Required action:
Copy out word for word the lines from the beginning of the records through the line that contains "nuevo estándar para", including that line.

┄┄┄┄┄┄┄┄┄┄┄┄┄┄┄┄┄┄┄┄

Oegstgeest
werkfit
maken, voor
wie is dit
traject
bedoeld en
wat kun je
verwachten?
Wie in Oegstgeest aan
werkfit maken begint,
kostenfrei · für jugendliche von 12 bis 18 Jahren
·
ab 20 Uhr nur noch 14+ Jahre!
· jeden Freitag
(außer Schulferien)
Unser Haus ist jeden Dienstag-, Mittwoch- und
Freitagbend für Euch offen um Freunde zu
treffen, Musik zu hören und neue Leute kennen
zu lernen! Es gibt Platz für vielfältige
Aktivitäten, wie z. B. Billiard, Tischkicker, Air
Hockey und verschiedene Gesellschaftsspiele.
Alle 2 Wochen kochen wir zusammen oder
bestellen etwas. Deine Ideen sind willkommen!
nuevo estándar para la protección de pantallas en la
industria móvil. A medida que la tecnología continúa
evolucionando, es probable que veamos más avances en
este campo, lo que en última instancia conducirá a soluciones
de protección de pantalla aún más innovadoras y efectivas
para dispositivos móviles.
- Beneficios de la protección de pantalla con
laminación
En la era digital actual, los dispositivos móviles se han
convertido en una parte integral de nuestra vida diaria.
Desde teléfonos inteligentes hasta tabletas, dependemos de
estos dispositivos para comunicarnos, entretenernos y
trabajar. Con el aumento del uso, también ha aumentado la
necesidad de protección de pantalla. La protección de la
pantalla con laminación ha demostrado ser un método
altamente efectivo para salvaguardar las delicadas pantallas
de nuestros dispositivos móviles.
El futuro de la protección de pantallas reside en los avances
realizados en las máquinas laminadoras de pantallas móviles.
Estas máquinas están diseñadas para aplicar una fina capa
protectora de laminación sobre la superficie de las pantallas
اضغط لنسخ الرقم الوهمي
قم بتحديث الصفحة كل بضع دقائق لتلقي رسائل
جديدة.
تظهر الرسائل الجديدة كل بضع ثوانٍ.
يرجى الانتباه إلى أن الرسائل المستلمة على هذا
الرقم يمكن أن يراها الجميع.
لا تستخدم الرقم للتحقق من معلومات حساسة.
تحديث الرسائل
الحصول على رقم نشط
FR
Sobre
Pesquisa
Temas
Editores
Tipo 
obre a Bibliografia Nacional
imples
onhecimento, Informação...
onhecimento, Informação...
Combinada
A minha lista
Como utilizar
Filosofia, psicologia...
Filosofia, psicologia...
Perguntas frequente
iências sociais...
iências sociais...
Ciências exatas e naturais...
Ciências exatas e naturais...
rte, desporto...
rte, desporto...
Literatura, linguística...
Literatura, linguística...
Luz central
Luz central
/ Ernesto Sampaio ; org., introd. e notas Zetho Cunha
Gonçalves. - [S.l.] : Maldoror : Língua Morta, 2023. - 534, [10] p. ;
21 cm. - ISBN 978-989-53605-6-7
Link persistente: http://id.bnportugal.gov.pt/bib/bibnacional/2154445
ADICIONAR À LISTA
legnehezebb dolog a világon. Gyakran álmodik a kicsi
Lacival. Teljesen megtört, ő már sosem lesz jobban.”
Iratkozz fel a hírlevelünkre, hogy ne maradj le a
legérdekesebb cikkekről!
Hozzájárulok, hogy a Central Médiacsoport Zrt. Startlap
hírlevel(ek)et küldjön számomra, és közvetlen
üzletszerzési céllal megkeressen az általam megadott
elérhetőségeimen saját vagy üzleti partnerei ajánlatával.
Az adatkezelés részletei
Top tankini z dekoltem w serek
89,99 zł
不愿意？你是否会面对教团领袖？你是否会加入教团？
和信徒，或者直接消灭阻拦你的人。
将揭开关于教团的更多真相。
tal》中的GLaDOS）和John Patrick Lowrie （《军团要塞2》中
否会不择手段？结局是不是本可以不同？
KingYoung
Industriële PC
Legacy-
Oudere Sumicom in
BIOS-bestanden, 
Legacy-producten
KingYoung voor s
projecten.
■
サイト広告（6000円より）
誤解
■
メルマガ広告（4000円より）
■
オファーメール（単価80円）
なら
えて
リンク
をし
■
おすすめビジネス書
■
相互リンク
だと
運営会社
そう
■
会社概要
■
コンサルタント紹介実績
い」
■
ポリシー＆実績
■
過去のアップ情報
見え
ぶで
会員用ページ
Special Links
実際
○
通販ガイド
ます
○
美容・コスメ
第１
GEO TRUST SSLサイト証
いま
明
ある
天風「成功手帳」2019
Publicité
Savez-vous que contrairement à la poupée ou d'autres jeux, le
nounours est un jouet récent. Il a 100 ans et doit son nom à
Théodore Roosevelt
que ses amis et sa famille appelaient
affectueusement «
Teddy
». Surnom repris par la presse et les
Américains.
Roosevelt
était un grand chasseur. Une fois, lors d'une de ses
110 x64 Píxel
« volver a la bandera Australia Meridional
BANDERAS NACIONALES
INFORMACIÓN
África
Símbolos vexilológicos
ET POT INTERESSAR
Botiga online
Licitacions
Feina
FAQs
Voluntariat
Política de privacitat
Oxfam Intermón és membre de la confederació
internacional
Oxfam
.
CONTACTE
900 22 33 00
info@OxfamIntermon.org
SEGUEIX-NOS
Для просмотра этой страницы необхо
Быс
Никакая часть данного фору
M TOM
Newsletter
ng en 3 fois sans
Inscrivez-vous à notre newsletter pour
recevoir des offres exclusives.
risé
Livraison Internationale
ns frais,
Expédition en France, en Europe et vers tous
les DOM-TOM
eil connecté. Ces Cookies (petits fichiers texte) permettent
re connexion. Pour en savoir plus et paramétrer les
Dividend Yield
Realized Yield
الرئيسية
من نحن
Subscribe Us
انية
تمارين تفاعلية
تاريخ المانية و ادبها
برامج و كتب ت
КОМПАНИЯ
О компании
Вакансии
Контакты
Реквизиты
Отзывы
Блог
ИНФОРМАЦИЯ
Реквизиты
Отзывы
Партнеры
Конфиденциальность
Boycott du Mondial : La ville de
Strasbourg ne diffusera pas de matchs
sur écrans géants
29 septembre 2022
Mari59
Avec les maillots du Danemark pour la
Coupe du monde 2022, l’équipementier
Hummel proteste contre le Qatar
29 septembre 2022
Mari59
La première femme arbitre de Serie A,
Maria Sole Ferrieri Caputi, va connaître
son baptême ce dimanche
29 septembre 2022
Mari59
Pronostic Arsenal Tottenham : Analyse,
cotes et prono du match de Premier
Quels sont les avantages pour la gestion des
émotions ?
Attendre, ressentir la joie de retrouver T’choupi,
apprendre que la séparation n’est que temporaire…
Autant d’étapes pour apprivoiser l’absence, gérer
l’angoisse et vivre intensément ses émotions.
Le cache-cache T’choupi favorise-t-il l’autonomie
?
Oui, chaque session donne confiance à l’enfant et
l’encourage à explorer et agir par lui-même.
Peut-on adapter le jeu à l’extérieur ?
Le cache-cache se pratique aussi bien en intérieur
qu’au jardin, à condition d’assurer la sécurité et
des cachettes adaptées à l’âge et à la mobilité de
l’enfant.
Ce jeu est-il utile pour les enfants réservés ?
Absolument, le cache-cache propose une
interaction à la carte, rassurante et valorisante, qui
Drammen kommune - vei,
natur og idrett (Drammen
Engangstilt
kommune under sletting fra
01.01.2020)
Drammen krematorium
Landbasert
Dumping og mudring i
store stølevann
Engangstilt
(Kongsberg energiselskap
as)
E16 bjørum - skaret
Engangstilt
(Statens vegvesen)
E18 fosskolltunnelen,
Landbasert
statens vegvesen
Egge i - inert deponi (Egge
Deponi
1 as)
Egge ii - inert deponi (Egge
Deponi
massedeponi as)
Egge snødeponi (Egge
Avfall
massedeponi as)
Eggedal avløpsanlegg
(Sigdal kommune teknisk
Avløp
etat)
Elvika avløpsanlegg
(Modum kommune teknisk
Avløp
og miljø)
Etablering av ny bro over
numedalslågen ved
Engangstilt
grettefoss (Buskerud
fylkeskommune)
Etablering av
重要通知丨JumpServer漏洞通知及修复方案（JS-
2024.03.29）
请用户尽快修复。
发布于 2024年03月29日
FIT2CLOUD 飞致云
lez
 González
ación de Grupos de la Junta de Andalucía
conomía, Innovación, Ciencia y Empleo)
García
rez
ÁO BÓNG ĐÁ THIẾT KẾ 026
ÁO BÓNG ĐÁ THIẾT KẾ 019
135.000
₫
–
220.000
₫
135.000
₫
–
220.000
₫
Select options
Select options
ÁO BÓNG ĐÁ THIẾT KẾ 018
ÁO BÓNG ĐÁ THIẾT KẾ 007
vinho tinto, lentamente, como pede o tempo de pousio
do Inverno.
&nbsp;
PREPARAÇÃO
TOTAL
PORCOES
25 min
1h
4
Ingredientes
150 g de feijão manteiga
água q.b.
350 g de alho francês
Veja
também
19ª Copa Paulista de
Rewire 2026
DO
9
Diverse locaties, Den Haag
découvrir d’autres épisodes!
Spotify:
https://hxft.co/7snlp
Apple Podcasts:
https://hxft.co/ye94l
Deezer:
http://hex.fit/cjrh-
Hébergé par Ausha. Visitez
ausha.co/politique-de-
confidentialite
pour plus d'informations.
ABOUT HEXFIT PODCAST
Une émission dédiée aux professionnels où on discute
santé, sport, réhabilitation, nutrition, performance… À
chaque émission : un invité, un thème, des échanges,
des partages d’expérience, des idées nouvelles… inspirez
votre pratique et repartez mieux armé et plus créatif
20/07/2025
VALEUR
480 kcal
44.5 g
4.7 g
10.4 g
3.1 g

┄┄┄┄┄┄┄┄┄┄┄┄┄┄┄┄┄┄┄┄

Reply:
Oegstgeest
werkfit
maken, voor
wie is dit
traject
bedoeld en
wat kun je
verwachten?
Wie in Oegstgeest aan
werkfit maken begint,
kostenfrei · für jugendliche von 12 bis 18 Jahren
·
ab 20 Uhr nur noch 14+ Jahre!
· jeden Freitag
(außer Schulferien)
Unser Haus ist jeden Dienstag-, Mittwoch- und
Freitagbend für Euch offen um Freunde zu
treffen, Musik zu hören und neue Leute kennen
zu lernen! Es gibt Platz für vielfältige
Aktivitäten, wie z. B. Billiard, Tischkicker, Air
Hockey und verschiedene Gesellschaftsspiele.
Alle 2 Wochen kochen wir zusammen oder
bestellen etwas. Deine Ideen sind willkommen!
nuevo estándar para la protección de pantallas en la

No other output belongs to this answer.